* Exercise: Write out the passage of the film review word for word, starting with "The work itself" and going on through "doubling the artifice.".

The films bring up another common issue, which is that privileging conceit over form doesn't always end well. Probably the best example of this comes from Take a Deep Breath, a purposefully badly acted, two-channel projection in the main exhibition space that explores, among other themes, the importance of artifice. In the case of production, Fast proves it does indeed matter; the canned lines forced a few AFC colleagues out of the film, and to what end? These same points are made within the narrative.
The work itself is a re-enactment of the Omer Fast film shoot Regarding the Pain of Others, which is itself a re-enactment: the scene involves the aftermath of suicide bomb explosion in Jerusalem. No actor on set accurately mimics the actual event; a young Albanian is fired because he opens his eyes while playing the dead bomber; his replacement is older than the actual victim and is cast aside; still, another actor receives the axe for refusing to take her shirt off. The cast convene at the film crew's lunch area, exchange a few heated words, and by the time a make-out scene comes to pass, the words "cut" are uttered offstage. The re-enactment of the re-enactment is staged, doubling the artifice.
I find these kinds of complexities needless, as they serve to underscore the already obvious point within the film: Veneers are not illuminated through excessive detail. Further, nobody remembers the same visual information. A police officer arrives on set to investigate a noise complaint and demonstrates the cyclical confusion when he asks for a description of the suspect and none of the crewmembers can agree on even the simplest of details. The fact that they'd filmed the suspect earlier in the day registered so little on the staff they all forgot they had taken a picture of the man.
Interestingly, earlier in that same scene, the officer mistakes the film's title Regarding the Pain of Others for Recording the Pain of Others, as if the latter level of accuracy was the desired goal of the director. In reality, the idea of record became so absurd that by the end of the film's full loop, any reflection was pointless. Even basic emotions such as compassion proved as mutable as the human body. An actress unresponsive to an older actor's advances eventually softens when she learns he's not just playing an amputee. Later, it becomes less clear whether his arm is actually missing as the incident turns out to be a scene in the film... and I immediately lose all sympathy.

Stored data entries
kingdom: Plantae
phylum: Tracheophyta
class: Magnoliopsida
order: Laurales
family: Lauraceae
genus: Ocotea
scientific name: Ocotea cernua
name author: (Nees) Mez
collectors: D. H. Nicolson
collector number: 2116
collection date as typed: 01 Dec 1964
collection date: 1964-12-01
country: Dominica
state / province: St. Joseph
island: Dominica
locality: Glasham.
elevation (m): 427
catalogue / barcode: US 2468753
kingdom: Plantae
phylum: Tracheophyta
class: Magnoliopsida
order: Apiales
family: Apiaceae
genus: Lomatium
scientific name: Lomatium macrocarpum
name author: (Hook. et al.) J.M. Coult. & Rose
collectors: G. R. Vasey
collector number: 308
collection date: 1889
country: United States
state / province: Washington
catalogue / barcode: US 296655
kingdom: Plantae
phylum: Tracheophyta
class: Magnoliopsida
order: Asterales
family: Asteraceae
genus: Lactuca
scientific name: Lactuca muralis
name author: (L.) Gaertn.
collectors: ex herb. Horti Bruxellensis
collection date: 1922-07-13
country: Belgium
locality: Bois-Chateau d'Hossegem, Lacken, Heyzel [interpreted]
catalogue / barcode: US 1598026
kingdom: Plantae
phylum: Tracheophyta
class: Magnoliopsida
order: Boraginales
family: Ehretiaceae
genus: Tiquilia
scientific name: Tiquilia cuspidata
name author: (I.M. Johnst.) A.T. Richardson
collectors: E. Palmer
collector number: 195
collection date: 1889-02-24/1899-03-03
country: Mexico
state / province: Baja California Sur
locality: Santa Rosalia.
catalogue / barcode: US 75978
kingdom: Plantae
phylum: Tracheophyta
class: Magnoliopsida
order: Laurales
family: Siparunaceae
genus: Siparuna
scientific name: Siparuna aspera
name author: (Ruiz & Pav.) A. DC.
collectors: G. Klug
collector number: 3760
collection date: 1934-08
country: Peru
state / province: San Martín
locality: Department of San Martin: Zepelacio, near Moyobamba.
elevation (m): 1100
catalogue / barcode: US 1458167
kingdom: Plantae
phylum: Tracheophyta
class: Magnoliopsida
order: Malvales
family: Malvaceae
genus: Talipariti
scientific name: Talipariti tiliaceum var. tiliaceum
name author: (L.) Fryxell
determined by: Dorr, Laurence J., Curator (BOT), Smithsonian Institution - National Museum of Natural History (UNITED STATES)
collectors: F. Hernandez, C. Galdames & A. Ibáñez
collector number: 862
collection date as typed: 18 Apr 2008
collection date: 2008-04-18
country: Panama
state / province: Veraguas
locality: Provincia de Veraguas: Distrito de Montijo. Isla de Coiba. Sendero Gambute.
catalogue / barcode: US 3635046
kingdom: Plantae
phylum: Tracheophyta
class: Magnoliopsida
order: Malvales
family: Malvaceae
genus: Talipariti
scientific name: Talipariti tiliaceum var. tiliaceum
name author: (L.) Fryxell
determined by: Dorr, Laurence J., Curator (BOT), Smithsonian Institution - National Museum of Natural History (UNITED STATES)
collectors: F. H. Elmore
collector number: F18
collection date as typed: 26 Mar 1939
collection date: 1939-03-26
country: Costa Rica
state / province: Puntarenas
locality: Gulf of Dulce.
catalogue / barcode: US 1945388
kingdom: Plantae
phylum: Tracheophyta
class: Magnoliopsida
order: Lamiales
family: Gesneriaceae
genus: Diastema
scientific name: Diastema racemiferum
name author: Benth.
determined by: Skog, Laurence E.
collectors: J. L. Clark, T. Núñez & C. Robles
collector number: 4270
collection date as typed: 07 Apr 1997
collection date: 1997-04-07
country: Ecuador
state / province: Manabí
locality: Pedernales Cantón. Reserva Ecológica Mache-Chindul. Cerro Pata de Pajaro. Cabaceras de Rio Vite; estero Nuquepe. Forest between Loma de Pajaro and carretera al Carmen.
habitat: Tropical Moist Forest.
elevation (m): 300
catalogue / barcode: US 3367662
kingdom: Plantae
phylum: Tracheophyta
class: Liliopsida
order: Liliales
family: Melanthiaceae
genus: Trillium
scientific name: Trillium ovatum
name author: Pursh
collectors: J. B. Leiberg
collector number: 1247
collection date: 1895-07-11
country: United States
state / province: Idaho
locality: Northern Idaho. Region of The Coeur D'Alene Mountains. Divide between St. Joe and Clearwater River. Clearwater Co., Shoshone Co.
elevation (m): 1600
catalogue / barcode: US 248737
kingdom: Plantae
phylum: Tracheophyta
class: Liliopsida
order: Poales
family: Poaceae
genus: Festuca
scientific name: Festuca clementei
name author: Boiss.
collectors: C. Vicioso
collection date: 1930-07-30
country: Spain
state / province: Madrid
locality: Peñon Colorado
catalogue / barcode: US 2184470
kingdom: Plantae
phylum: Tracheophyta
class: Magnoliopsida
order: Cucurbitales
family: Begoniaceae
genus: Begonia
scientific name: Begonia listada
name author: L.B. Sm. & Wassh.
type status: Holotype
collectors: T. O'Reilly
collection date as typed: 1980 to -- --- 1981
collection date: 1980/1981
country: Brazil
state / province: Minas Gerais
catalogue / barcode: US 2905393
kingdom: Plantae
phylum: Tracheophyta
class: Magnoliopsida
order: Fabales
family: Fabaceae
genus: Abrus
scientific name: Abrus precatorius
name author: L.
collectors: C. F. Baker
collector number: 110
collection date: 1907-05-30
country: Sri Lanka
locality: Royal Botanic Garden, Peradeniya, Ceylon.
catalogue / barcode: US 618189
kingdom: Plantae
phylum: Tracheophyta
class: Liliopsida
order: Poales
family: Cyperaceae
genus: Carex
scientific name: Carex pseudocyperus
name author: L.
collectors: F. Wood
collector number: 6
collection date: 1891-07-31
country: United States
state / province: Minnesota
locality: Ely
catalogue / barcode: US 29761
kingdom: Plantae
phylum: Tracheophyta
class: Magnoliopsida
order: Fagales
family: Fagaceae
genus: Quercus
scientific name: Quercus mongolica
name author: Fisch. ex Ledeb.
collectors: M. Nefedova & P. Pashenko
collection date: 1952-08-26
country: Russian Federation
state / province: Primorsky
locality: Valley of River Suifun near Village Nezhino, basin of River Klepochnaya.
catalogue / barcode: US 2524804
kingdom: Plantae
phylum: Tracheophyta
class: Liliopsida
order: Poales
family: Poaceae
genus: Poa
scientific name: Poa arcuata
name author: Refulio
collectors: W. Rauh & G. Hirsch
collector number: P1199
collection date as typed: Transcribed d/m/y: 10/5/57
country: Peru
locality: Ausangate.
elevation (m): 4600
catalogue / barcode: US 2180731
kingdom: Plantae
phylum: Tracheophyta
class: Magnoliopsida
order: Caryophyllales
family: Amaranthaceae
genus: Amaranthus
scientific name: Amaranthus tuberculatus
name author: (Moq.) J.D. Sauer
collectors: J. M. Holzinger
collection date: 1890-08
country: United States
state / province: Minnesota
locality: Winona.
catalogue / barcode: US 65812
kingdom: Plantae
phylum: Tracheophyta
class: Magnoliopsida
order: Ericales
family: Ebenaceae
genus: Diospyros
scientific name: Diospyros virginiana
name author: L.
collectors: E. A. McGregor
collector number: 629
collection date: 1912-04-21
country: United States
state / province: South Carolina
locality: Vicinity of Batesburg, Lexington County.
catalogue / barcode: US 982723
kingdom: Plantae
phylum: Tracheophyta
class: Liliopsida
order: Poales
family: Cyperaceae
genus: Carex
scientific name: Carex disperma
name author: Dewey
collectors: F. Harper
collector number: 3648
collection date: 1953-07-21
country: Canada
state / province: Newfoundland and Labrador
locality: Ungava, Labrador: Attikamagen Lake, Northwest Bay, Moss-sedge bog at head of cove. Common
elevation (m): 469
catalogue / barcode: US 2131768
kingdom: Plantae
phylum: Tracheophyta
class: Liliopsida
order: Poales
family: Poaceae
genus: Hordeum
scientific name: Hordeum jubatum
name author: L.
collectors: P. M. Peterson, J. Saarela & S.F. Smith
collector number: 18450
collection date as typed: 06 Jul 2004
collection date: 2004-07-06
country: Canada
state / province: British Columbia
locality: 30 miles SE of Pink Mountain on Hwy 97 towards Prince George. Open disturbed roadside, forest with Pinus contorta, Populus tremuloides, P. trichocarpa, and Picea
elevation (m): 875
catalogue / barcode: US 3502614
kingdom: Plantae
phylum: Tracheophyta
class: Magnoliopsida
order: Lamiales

* Exercise result:
The work itself is a re-enactment of the Omer Fast film shoot Regarding the Pain of Others, which is itself a re-enactment: the scene involves the aftermath of suicide bomb explosion in Jerusalem. No actor on set accurately mimics the actual event; a young Albanian is fired because he opens his eyes while playing the dead bomber; his replacement is older than the actual victim and is cast aside; still, another actor receives the axe for refusing to take her shirt off. The cast convene at the film crew's lunch area, exchange a few heated words, and by the time a make-out scene comes to pass, the words "cut" are uttered offstage. The re-enactment of the re-enactment is staged, doubling the artifice.